EXERCISE: Search the data for the word "cytoplasmic" and copy every line where it occurs.

INPUT DATA:
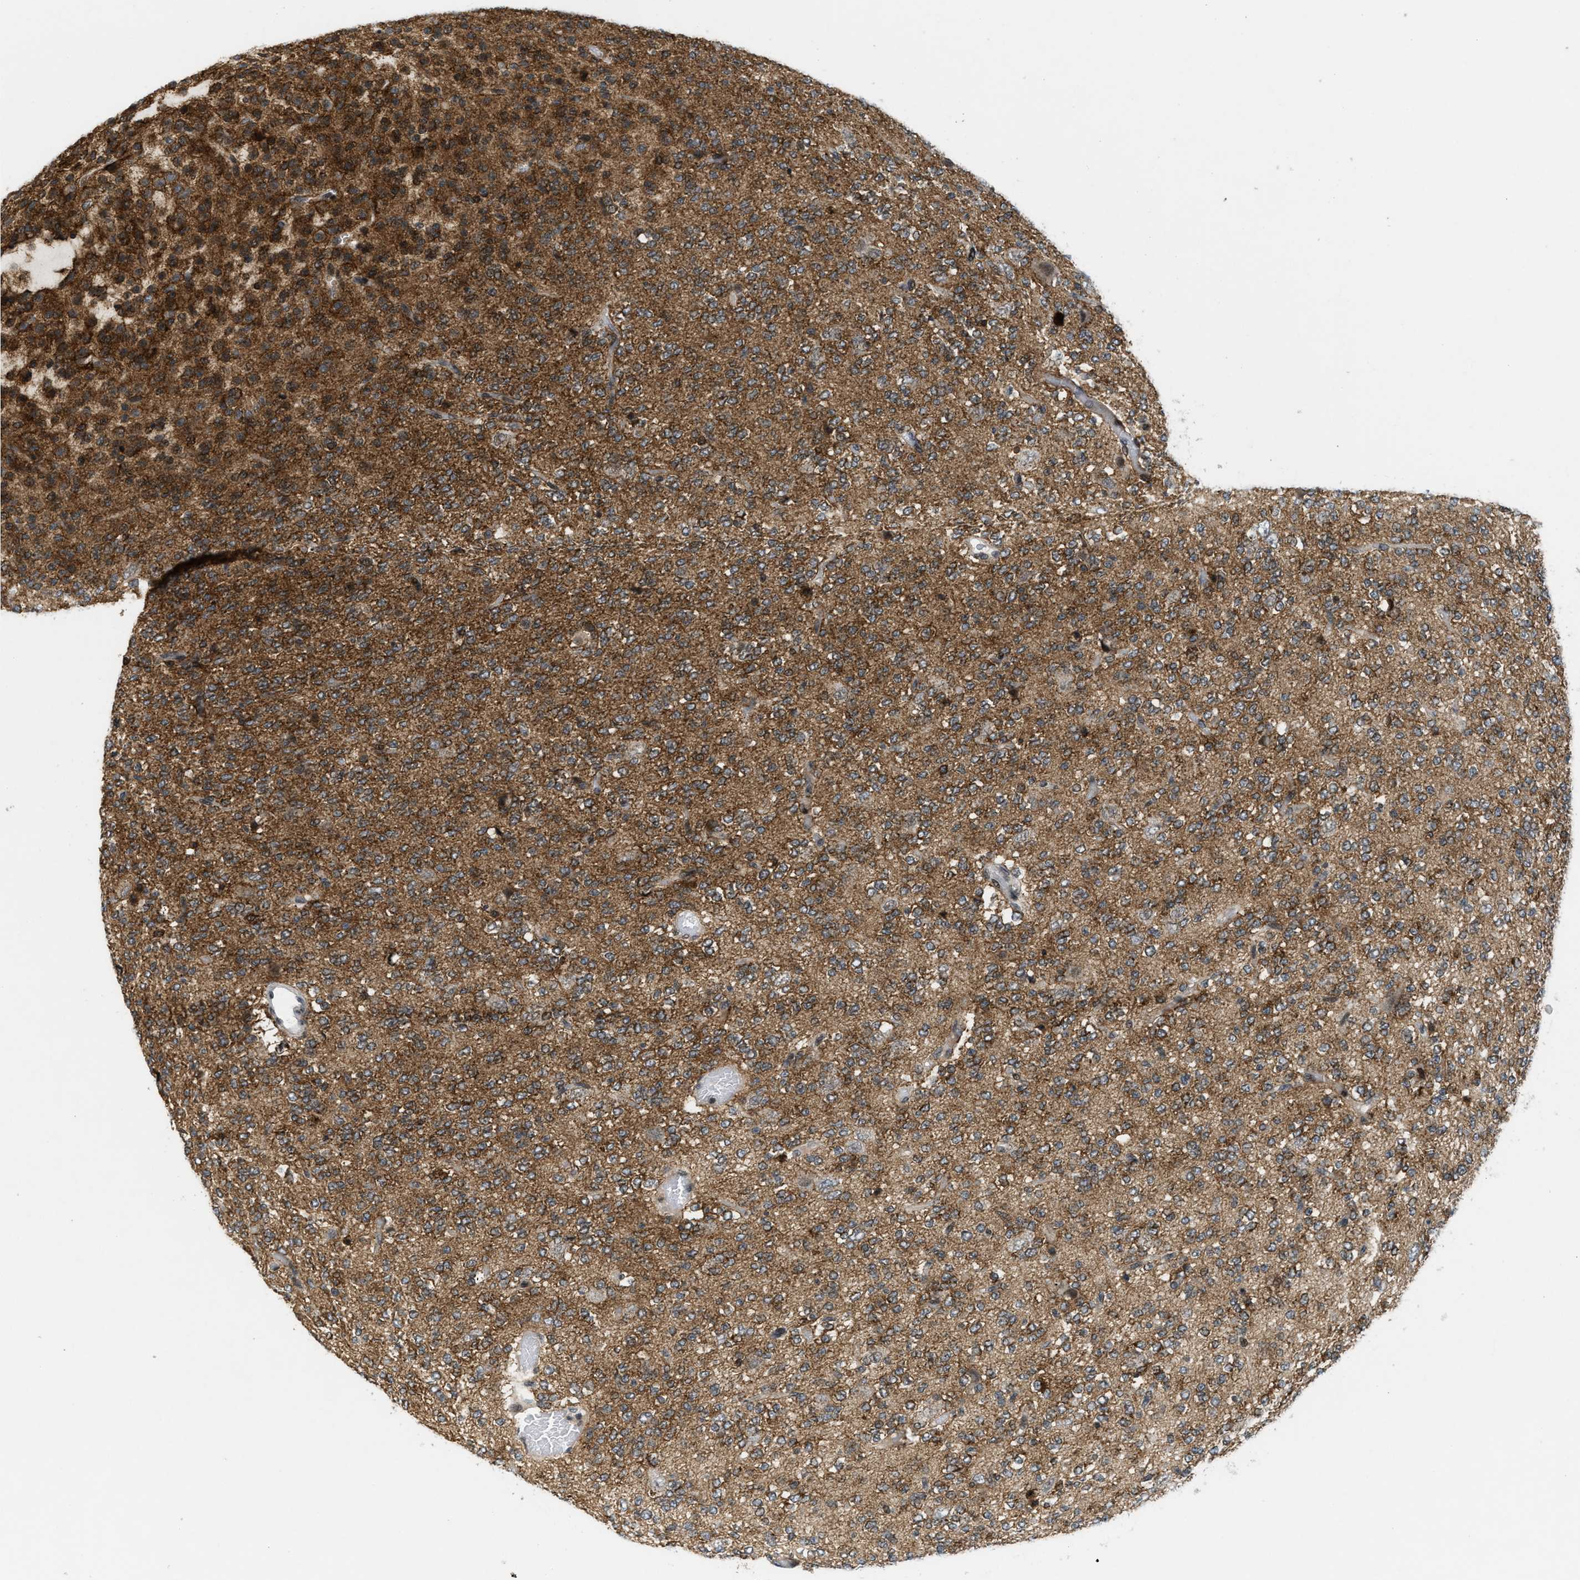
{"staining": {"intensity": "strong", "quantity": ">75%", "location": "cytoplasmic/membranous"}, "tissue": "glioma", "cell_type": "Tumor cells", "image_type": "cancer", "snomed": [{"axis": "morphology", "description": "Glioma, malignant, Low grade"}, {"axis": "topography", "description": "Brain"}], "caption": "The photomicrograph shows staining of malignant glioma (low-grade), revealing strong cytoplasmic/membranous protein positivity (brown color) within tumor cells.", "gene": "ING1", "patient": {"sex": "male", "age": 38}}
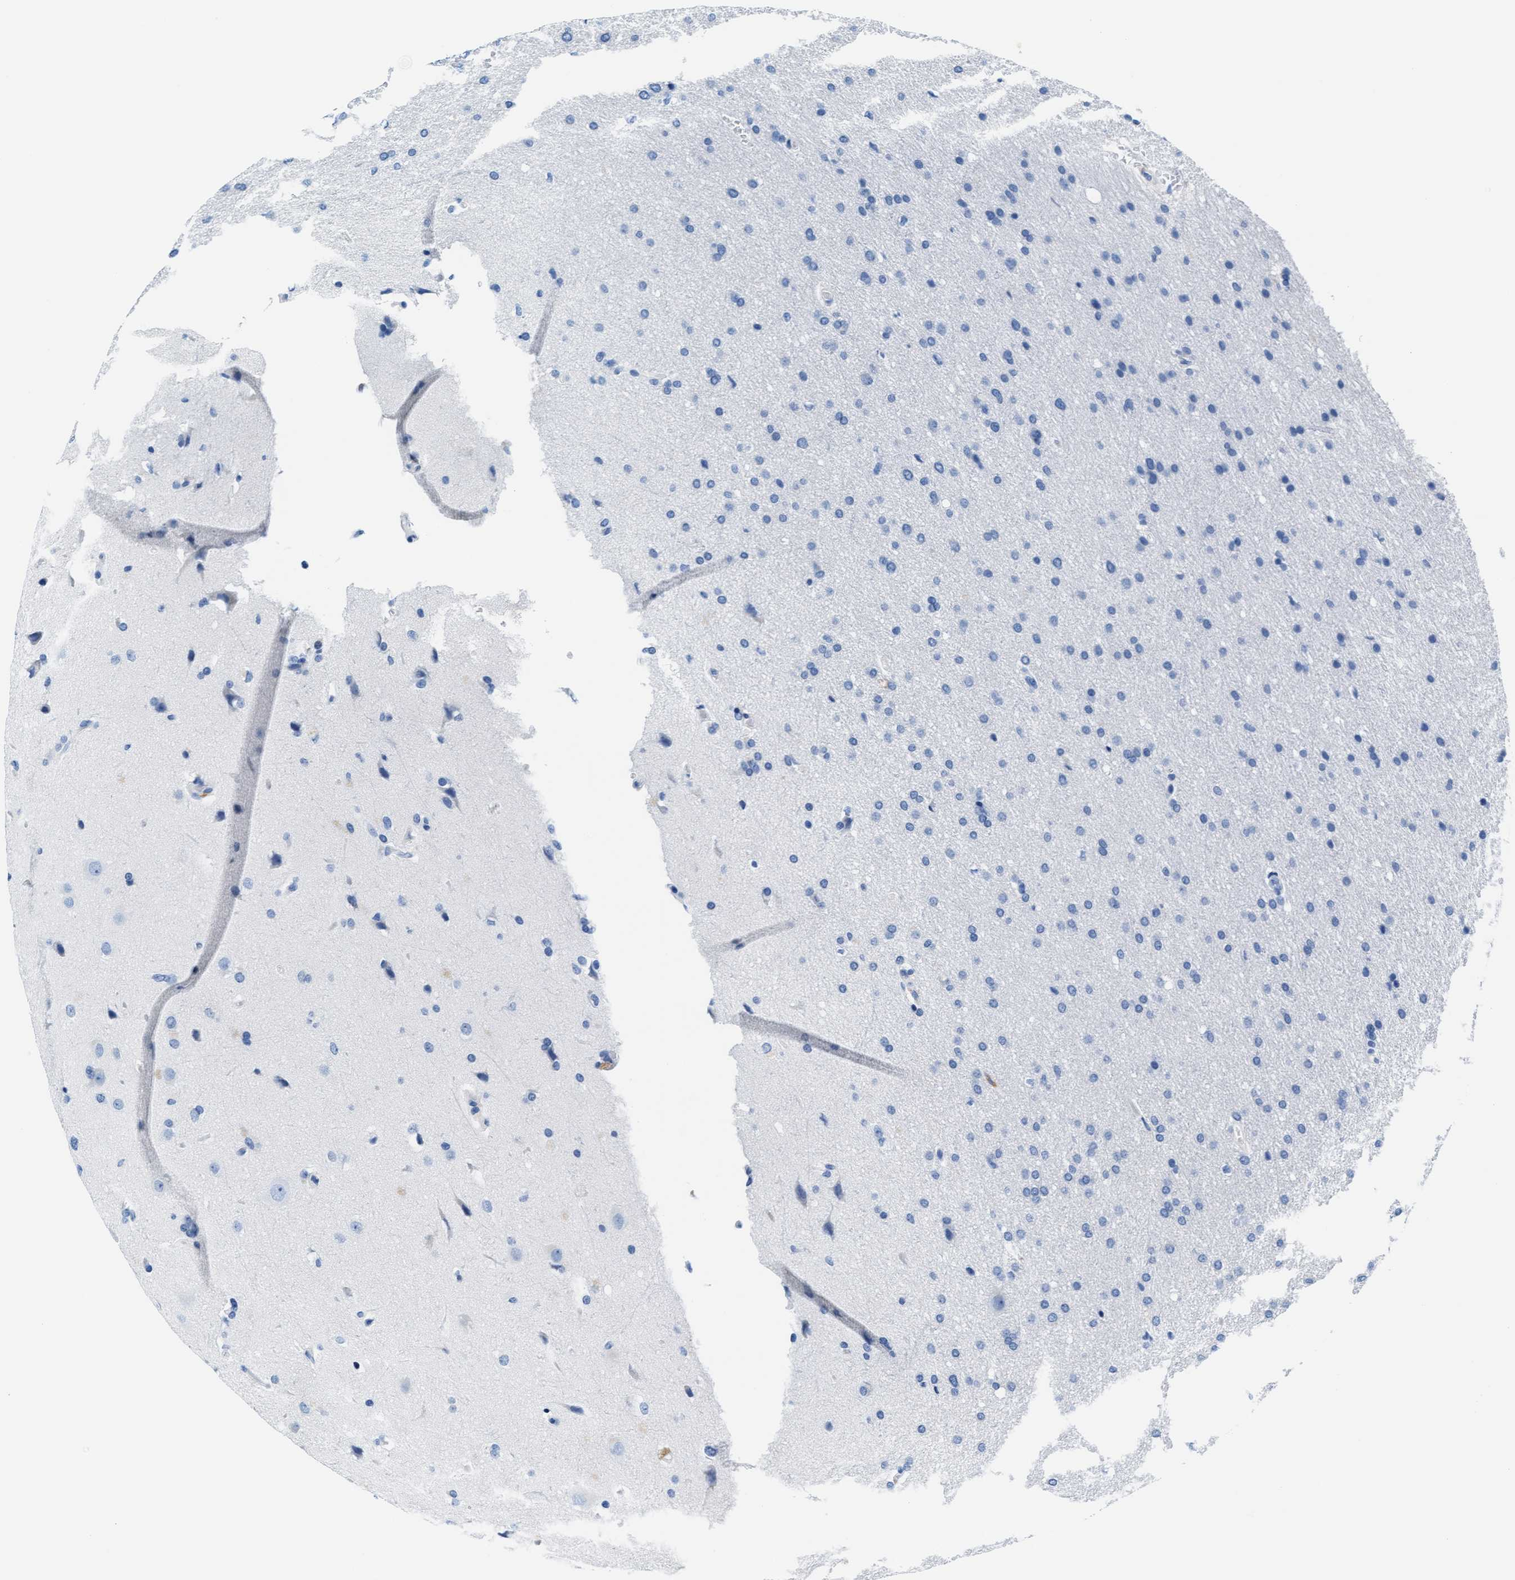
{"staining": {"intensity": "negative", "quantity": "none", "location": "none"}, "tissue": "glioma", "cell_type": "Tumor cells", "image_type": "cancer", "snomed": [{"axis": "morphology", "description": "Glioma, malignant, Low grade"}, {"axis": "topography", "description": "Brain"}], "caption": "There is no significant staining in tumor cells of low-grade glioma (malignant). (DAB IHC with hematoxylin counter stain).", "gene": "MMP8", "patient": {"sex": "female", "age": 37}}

---

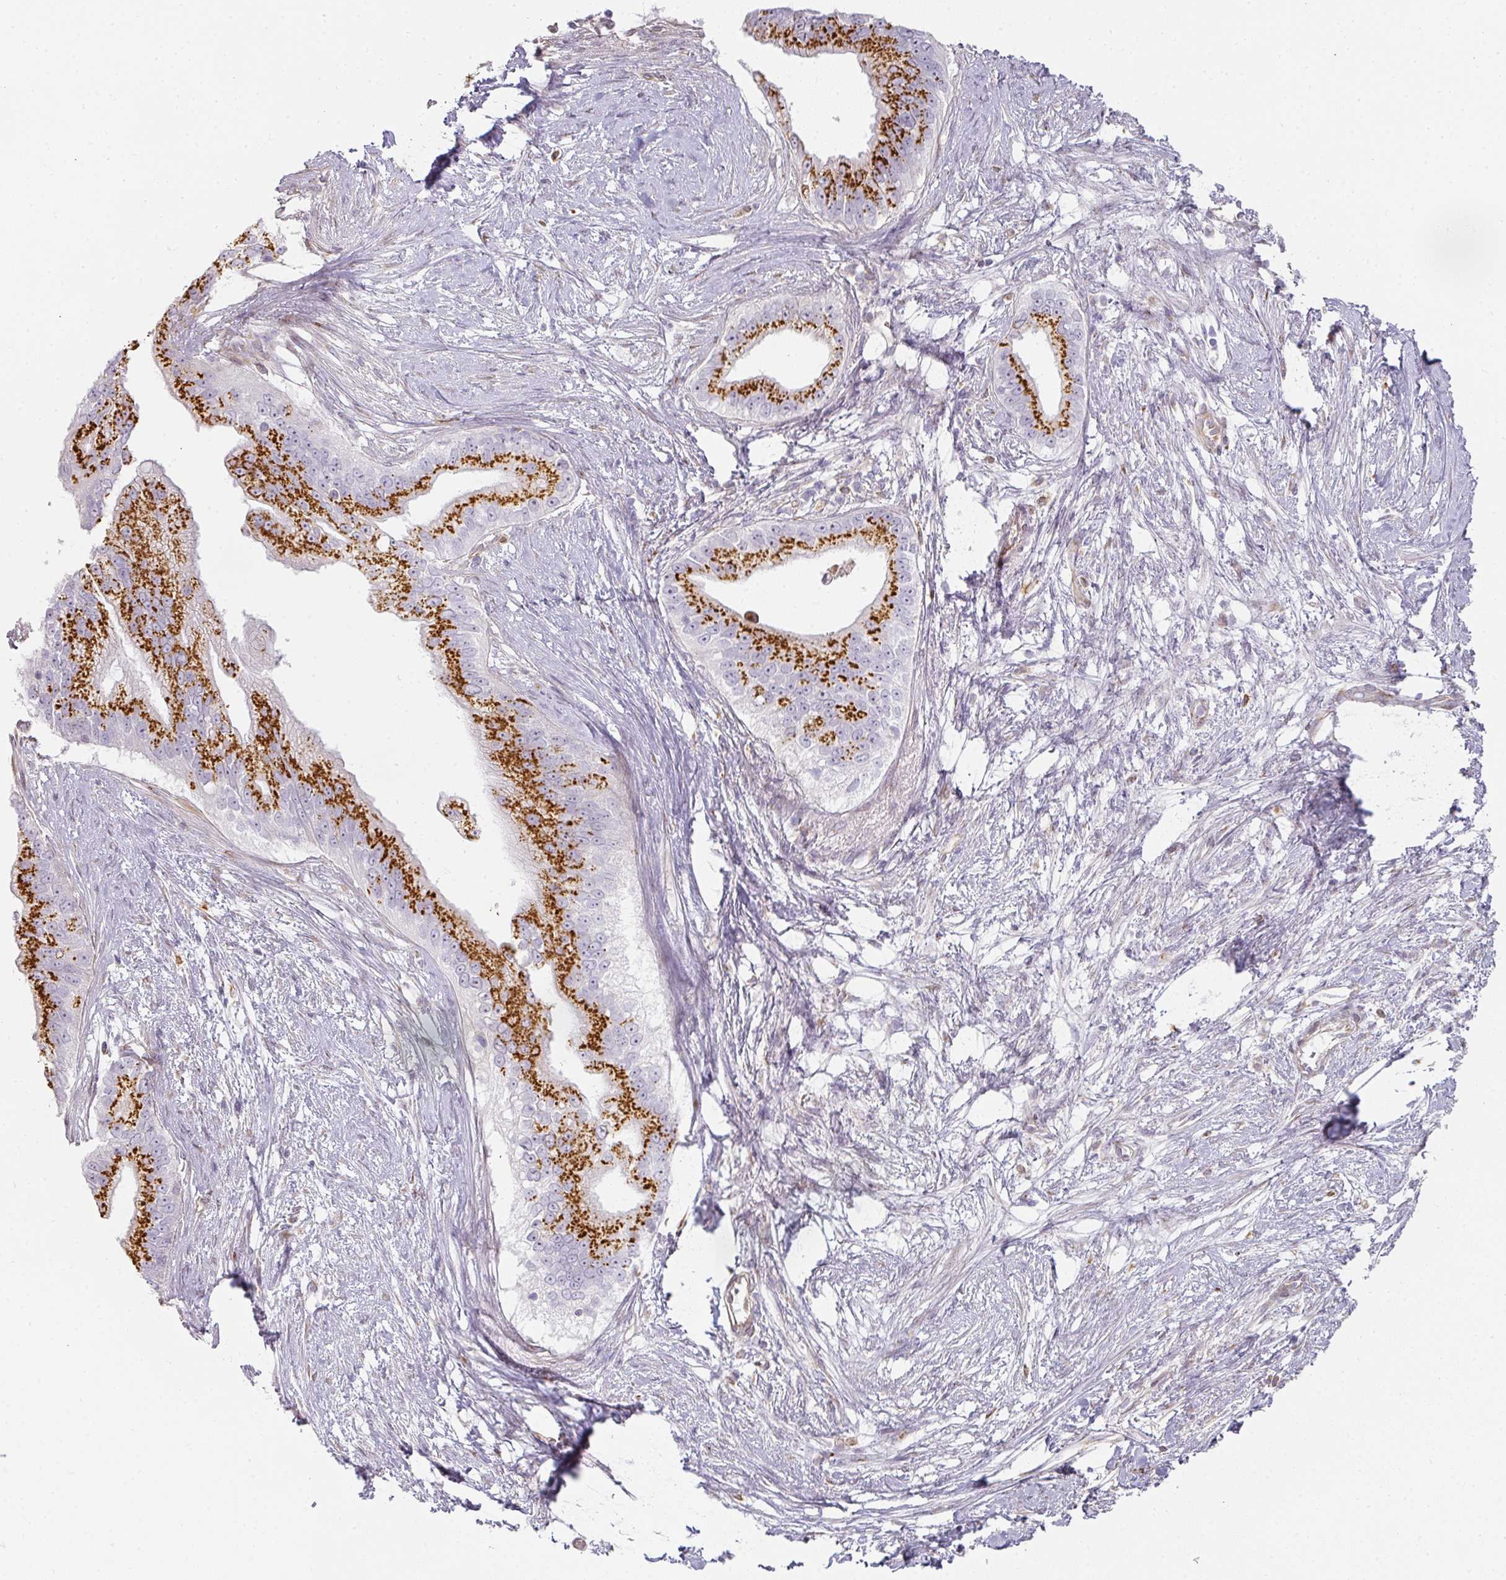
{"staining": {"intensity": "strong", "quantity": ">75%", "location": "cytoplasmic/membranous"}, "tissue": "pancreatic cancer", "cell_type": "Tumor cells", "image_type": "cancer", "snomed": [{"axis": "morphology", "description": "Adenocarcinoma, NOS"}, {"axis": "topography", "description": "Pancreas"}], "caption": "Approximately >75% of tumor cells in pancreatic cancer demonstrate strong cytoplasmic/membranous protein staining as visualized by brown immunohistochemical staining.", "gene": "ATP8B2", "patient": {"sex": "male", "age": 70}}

SOLVED PROBLEM:
{"staining": {"intensity": "strong", "quantity": ">75%", "location": "cytoplasmic/membranous"}, "tissue": "glioma", "cell_type": "Tumor cells", "image_type": "cancer", "snomed": [{"axis": "morphology", "description": "Glioma, malignant, Low grade"}, {"axis": "topography", "description": "Brain"}], "caption": "The photomicrograph shows staining of malignant glioma (low-grade), revealing strong cytoplasmic/membranous protein positivity (brown color) within tumor cells.", "gene": "ING1", "patient": {"sex": "male", "age": 38}}
{"staining": {"intensity": "strong", "quantity": ">75%", "location": "cytoplasmic/membranous"}, "tissue": "pancreatic cancer", "cell_type": "Tumor cells", "image_type": "cancer", "snomed": [{"axis": "morphology", "description": "Adenocarcinoma, NOS"}, {"axis": "topography", "description": "Pancreas"}], "caption": "Approximately >75% of tumor cells in pancreatic cancer demonstrate strong cytoplasmic/membranous protein staining as visualized by brown immunohistochemical staining.", "gene": "ATP8B2", "patient": {"sex": "male", "age": 70}}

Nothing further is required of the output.